He added that, when necessary, law enforcement “steps” must be taken to deal with the illegal activity, including trespassing. “We have to take a proactive stance,” he said, concluding, “It’s a slippery slope, and we have to be careful that we’re not enabling the lifestyle.” 

Mayor Scott pointed out that Franklin is not the only town, out of the more than 500 towns in North Carolina, to be facing a homelessness problem. 

Chief Harrell said, “There are great minds in this room and in the community, but we haven’t come up with the answers.” In response, Vice Mayor Jack Horton suggested a “task force to come up with a permanent solution. We can’t solve this with a broad brush. We need to look at aspects individually.” 

Other business

In other business, Setser asked for and received consideration for approval of the rezoning of 4.5 acres off Siler Road. The land, which borders Hwy. 441 and is currently owned by Duke Energy, will be rezoned from R1 to C2, which means from a residential zone to commercial use. Although the Town of Franklin opened up the issue for a public hearing, no one spoke for or against the measure. The council approved the rezoning consideration.

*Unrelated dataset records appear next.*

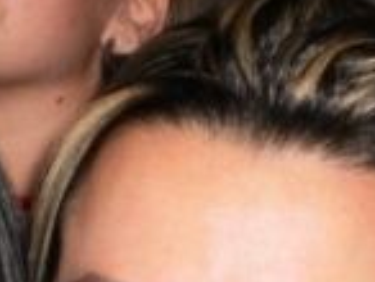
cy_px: 254
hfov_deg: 10.0
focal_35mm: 197
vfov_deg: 7.5
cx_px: 59
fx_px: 2138
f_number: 3.1
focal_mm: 6.3
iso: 125
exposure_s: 1/30
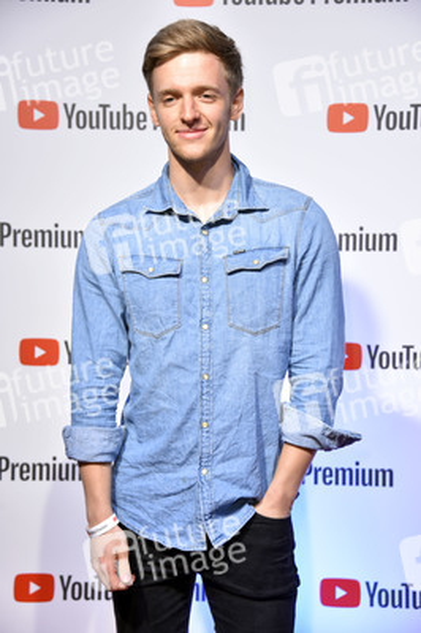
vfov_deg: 24.8
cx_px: 210
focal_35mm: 82
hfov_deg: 16.6
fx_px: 1441
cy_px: 316
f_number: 5.6
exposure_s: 1/160
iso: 640
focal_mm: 82
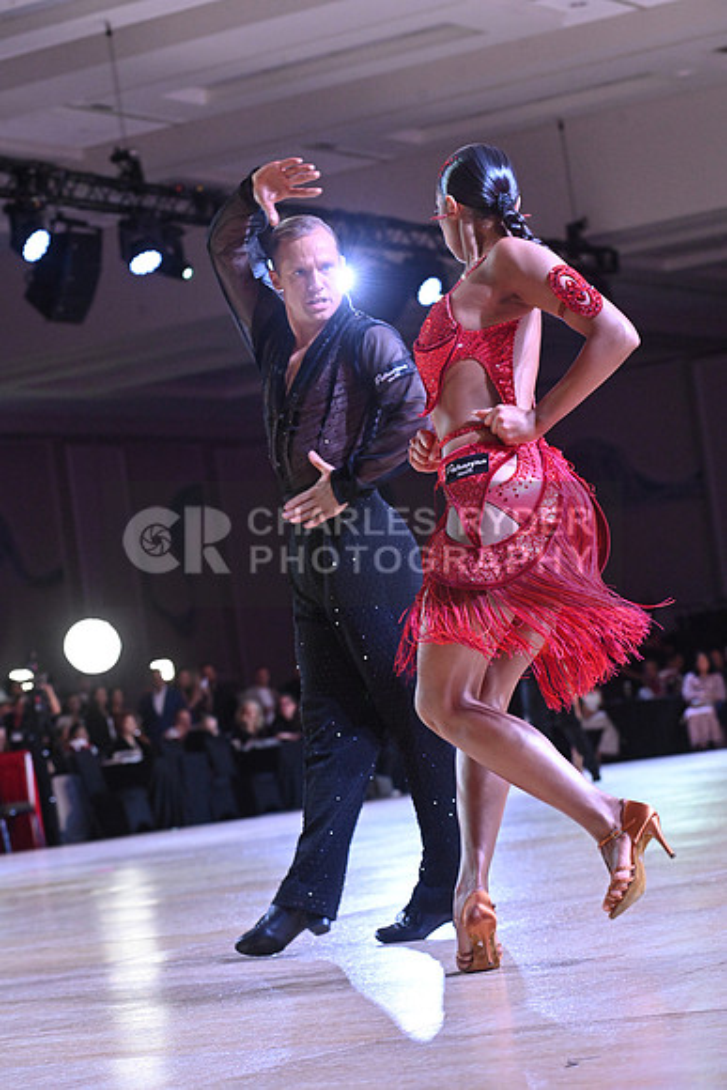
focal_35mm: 105
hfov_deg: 13.0
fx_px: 3178
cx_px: 364
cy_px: 545
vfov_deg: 19.5
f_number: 6.3
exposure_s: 1/400
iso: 4000
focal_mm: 105
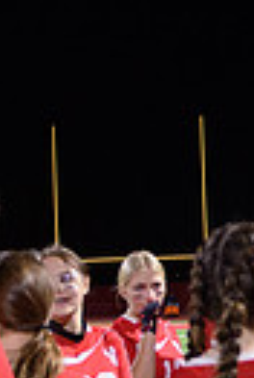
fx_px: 1116
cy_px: 339
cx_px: 393
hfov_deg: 12.3
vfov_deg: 18.9
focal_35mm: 106
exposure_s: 1/320
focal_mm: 24
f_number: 2.8
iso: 3200
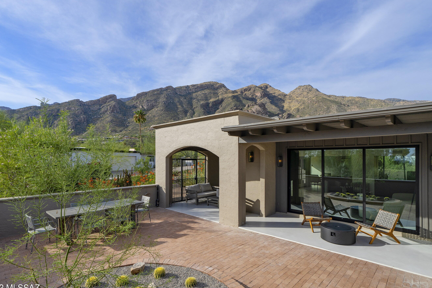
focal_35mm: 17
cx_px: 207
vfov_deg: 70.4
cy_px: 149
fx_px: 204
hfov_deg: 93.2
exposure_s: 1/250
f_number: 9
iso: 100
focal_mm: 16
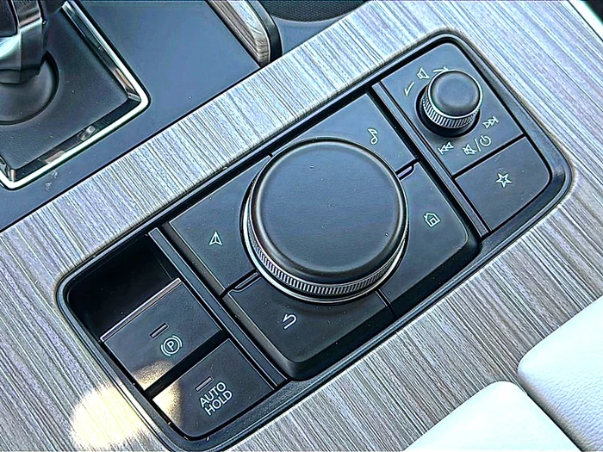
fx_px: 749
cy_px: 226
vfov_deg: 33.6
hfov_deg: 43.9
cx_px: 302
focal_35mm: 43
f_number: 1.78
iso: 64
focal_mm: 6.86
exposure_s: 1/175
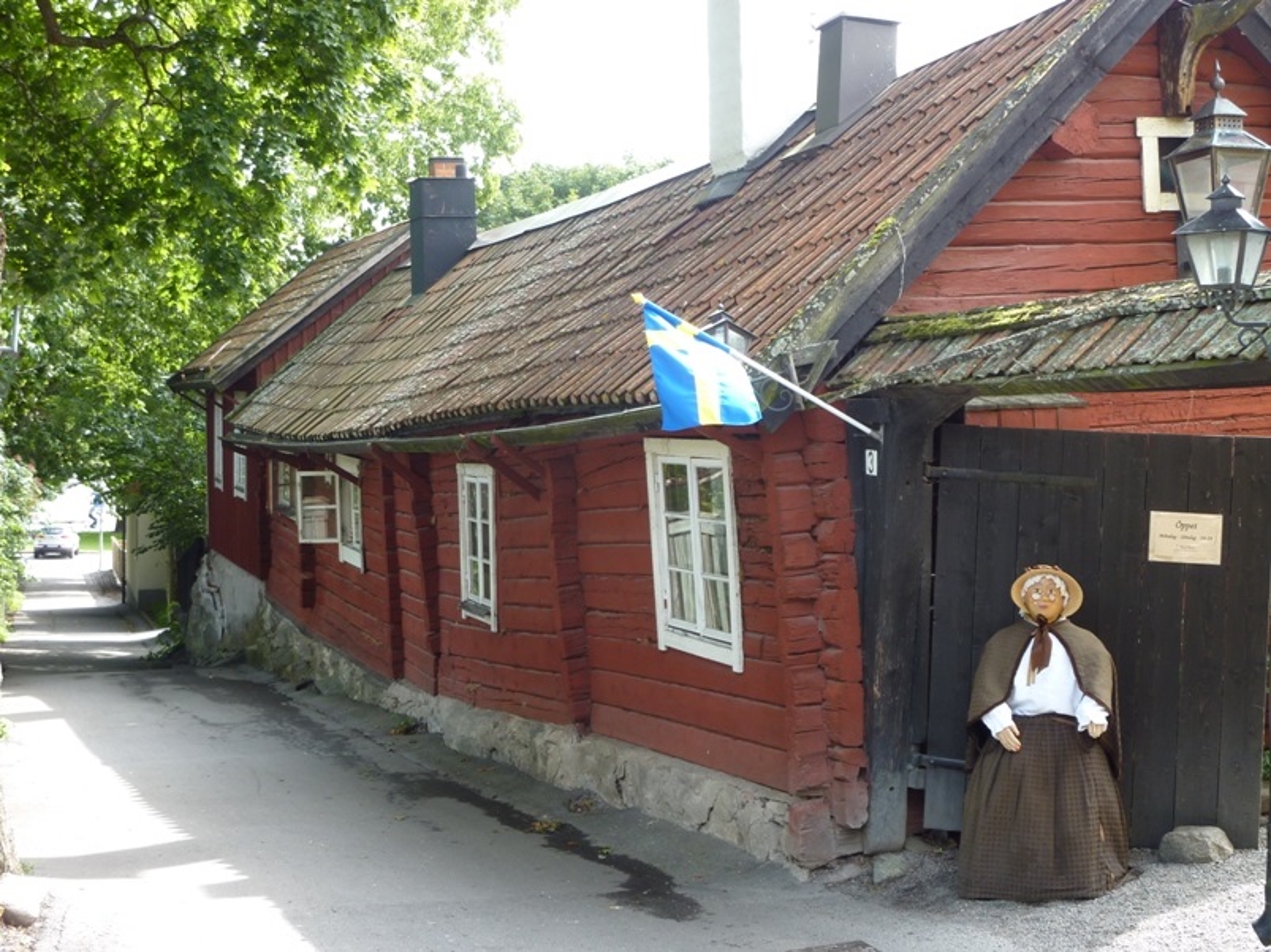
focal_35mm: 55
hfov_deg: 34.9
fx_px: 2019
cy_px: 476
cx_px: 636
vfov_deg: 26.6
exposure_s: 1/60
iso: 80
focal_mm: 9.1
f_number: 3.9
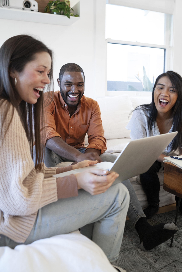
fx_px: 265
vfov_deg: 54.4
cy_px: 136
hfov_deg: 37.9
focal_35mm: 35
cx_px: 91
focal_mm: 35
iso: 1250
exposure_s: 1/60
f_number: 4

The planned skate park at Veterans Memorial Park, also known as the Jaycee Park, is receiving donations for its construction, which is scheduled to begin in February 2022. 

A citizen received council approval for the closing of a portion of Bidwell Street from 5-9 p.m. on Oct. 31, due to the popularity of annual trick-or-treating on the street. The tradition typically draws many children and families, and the citizen explained that closing the street will better ensure safety.  

The planning stages for a memorial bench was proposed by Travis Tallent, town clerk. “We will begin looking at locations, costs, and a timeline for the project,” said Tallent.

The bench would initially honor the late Gwen Taylor, co-owner of The Dusty Pallet in Franklin and president of the Streets of Franklin Heritage Association. She died Aug. 14, 2021. The other name proposed for the bench is Larry Hollifield, who was a member of the Macon County Planning Board for 17 years. He died Aug. 7, 2021. The Town of Franklin council agreed that other names may be added to the bench in the future. 

“I think this project would be a great way to honor those who have helped Main Street become such an inviting area for visitors and residents alike,” said Tallent. “Both of these individuals [Taylor and Hollifield] were a true asset to Main Street, not only with their businesses, but also with the civic duties that they carried out. Their impact will not be forgotten and they will be sorely missed.”

The 25th Annual PumpkinFest is scheduled for Oct. 23, from 9 a.m.-4 p.m. in Franklin. “We’re going to be rolling those pumpkins,” said Mayor Scott.

The next Town of Franklin council meeting is scheduled for Monday, Nov. 1, at 6 p.m.